Disproportionate Share Hospital Funding (DSH): What Is It, And Why Does It Matter?

September 18, 2017

What is it?

Many rural and safety net hospitals provide care for a large number of uninsured and underinsured patients.

These safety net and rural hospitals receive funding to help offset the uncompensated costs of care. These are called DSH payments.

DSH is a Medicaid program. The Centers for Medicare and Medicaid Service (CMS) provides this funding and states provide matching funds.


Why does it matter?

DSH hospitals have a low number of patients with private insurance, so they cannot shift these losses to insurance providers.

Without DSH funding, these hospitals would be forced to reduce services, lay off staff, or close entirely—all devastating options for the communities they operate in.


DSH and New York State

Under the proposed funding cuts, New York would lose $329 million in federal funding that goes towards rural and safety-net hospitals.

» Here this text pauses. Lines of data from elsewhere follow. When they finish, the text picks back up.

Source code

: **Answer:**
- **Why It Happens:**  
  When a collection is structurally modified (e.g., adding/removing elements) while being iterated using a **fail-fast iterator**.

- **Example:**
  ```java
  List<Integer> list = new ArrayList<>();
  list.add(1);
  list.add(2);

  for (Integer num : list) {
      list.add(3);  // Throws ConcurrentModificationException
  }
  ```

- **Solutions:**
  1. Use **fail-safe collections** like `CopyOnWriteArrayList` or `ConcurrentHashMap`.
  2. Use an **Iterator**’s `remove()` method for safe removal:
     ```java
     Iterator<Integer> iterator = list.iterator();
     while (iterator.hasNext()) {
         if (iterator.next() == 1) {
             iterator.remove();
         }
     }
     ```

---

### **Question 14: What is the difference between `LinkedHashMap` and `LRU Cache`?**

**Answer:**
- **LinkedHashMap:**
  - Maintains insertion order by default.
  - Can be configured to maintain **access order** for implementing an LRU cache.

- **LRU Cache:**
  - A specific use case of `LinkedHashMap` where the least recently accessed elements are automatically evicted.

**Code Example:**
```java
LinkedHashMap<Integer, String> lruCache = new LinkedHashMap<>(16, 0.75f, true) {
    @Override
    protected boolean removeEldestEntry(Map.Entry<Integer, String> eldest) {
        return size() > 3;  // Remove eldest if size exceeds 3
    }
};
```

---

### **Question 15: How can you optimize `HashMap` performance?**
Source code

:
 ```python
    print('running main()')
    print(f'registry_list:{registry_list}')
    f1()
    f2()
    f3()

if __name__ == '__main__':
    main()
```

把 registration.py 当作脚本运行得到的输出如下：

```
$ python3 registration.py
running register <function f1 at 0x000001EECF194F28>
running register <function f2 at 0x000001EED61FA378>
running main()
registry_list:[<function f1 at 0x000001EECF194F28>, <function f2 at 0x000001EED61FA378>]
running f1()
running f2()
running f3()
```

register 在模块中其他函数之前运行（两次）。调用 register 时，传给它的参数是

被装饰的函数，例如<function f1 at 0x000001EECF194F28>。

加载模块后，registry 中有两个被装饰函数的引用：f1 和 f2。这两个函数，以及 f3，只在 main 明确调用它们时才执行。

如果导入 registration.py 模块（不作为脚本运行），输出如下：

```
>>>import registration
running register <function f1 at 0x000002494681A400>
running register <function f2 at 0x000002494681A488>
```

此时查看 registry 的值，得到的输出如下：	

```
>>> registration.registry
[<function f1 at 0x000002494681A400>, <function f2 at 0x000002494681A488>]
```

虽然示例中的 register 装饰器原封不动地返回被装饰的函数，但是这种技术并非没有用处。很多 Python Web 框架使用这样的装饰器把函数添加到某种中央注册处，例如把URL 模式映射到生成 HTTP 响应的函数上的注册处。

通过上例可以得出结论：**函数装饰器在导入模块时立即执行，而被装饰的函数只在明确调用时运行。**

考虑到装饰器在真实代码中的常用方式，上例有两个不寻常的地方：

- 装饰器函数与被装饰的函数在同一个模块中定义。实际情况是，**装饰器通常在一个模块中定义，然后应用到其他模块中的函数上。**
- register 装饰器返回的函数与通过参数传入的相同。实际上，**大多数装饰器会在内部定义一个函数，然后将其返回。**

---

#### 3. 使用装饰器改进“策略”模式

DSH funding helps the financial viability of these New York hospitals, 27 of which are on a state “watch list” because of their finances.


The threat to DSH

  • Under a recent rule by the CMS (the federal Centers for Medicare and Medicaid), New York’s DSH allocation would be reduced by about $330 million in 2018, with the reductions increasing until they reach nearly $1 billion a year by 2022.
  • New York’s public and voluntary safety net hospitals cannot afford such cuts.
  • Twenty-seven hospitals are on a State ‘watch list’ already, because of their financial situation.
  • The DSH cuts could force some of these hospitals to cut services.
  • Some hospitals may have to close entirely.
  • The loss of these services will affect the most vulnerable of our communities.